Your goal → Only these lines, please: the first one of the records through the one containing "index tip: (118, 87)", retyped exactly, both ends included and pictures omitted.

(Per-instance keypoint data)
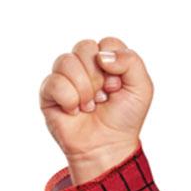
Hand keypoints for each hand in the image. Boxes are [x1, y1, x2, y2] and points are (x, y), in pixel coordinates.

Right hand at [38, 36, 152, 183]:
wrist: (107, 147)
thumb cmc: (124, 119)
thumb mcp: (142, 89)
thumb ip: (131, 62)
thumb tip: (101, 55)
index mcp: (105, 59)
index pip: (107, 43)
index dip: (115, 66)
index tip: (118, 87)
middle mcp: (83, 64)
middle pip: (84, 47)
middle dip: (98, 77)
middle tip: (103, 98)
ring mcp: (65, 76)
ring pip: (66, 61)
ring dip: (84, 90)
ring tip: (89, 106)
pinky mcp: (49, 91)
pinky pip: (54, 82)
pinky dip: (69, 100)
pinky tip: (74, 111)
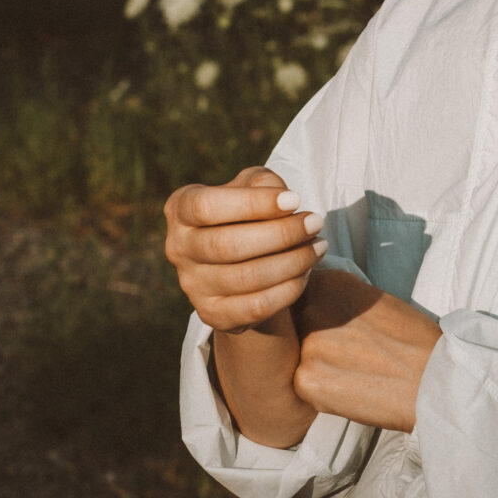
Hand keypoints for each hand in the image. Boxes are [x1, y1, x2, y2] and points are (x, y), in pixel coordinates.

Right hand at [163, 166, 327, 330]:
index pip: (206, 206)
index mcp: (181, 209)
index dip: (253, 203)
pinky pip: (256, 307)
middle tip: (316, 223)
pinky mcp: (212, 314)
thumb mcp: (252, 187)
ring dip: (293, 261)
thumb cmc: (249, 214)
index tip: (296, 200)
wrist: (243, 263)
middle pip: (227, 245)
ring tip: (319, 246)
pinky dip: (288, 289)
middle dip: (281, 234)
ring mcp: (192, 285)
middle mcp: (178, 248)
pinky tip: (306, 272)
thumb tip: (284, 201)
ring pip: (246, 278)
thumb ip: (263, 184)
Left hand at [294, 267, 442, 433]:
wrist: (436, 381)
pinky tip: (350, 389)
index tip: (336, 327)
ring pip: (296, 355)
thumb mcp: (374, 300)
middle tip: (347, 353)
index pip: (299, 293)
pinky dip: (321, 390)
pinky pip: (303, 384)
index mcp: (331, 282)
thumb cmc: (414, 342)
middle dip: (312, 338)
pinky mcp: (305, 381)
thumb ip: (338, 299)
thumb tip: (311, 302)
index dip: (316, 314)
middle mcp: (313, 308)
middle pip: (294, 324)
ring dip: (316, 364)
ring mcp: (305, 345)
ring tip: (352, 372)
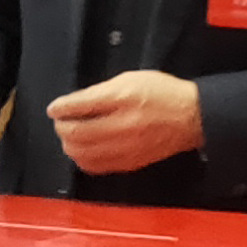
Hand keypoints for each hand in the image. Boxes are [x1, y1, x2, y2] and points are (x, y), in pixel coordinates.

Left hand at [46, 70, 203, 174]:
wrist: (192, 117)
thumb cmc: (162, 94)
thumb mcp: (130, 79)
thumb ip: (100, 91)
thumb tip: (73, 103)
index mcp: (122, 98)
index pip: (80, 105)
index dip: (61, 107)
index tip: (54, 109)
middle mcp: (122, 125)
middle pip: (76, 133)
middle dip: (62, 127)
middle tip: (61, 122)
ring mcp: (125, 148)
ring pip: (82, 153)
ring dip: (70, 145)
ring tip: (71, 136)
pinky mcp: (129, 163)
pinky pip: (95, 167)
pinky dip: (83, 159)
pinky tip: (84, 151)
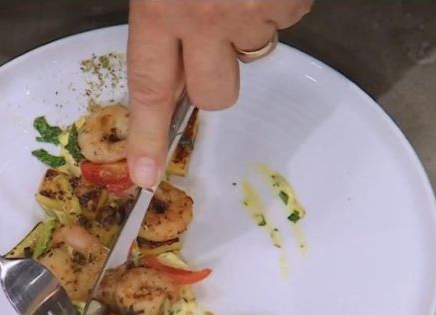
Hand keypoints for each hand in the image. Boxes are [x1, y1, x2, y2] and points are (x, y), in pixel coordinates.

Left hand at [125, 0, 311, 186]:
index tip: (146, 175)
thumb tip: (171, 76)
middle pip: (212, 95)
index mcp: (160, 7)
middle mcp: (204, 18)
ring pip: (252, 54)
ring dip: (246, 29)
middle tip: (211, 37)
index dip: (148, 135)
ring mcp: (250, 12)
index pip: (150, 89)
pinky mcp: (289, 3)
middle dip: (213, 80)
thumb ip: (160, 22)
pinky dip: (275, 4)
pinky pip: (284, 21)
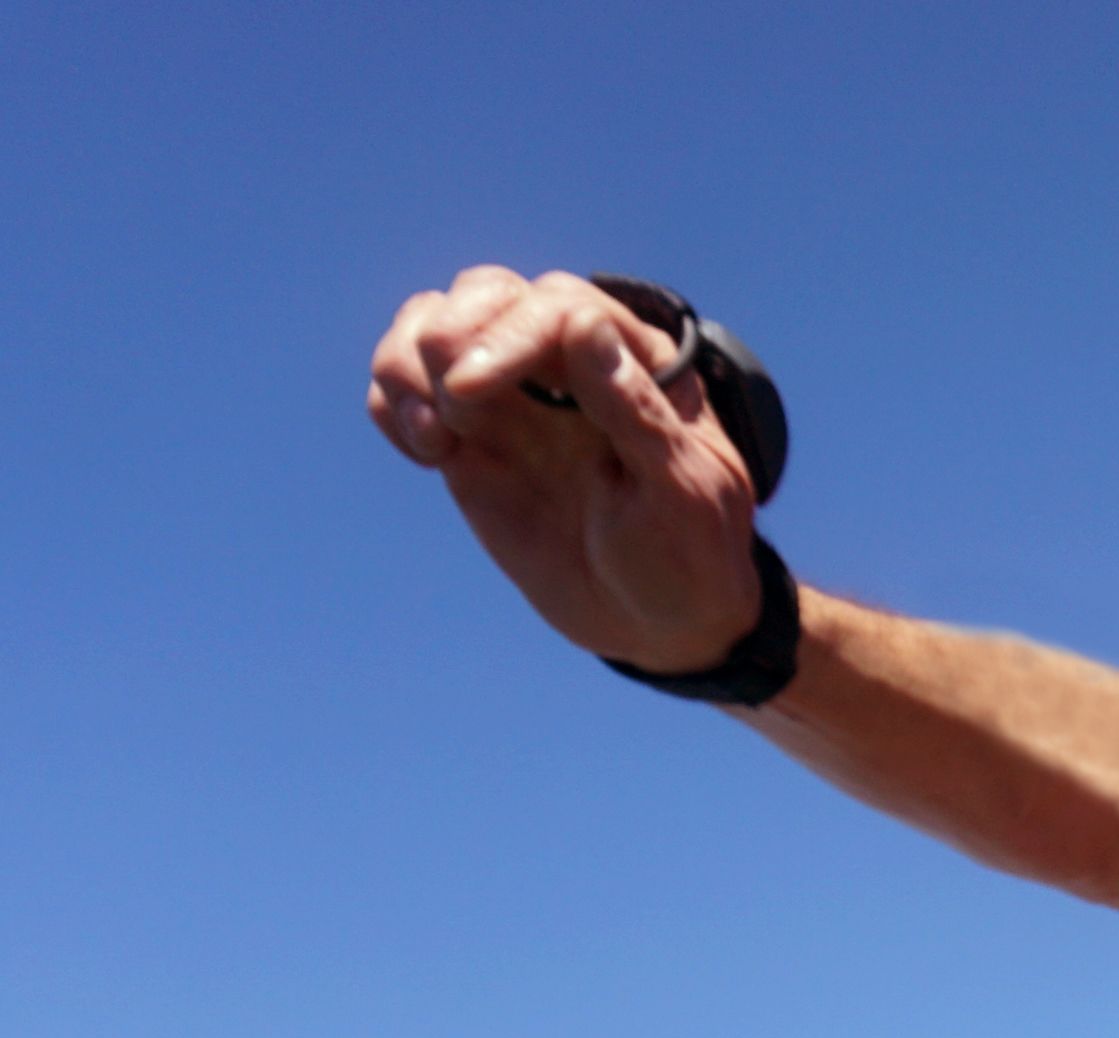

Expected answer →
Hand keypoints for each hand in the image. Boxes are [x1, y1, x2, y2] and points are (x, y), in pixel coordinates.

Right hand at [38, 36, 152, 183]:
wrist: (107, 147)
thumb cmc: (124, 119)
thumb mcp: (142, 89)
thumb ip: (131, 62)
thumb tip: (101, 55)
index mcp: (105, 59)
index pip: (107, 43)
index dip: (115, 66)
index tip: (118, 87)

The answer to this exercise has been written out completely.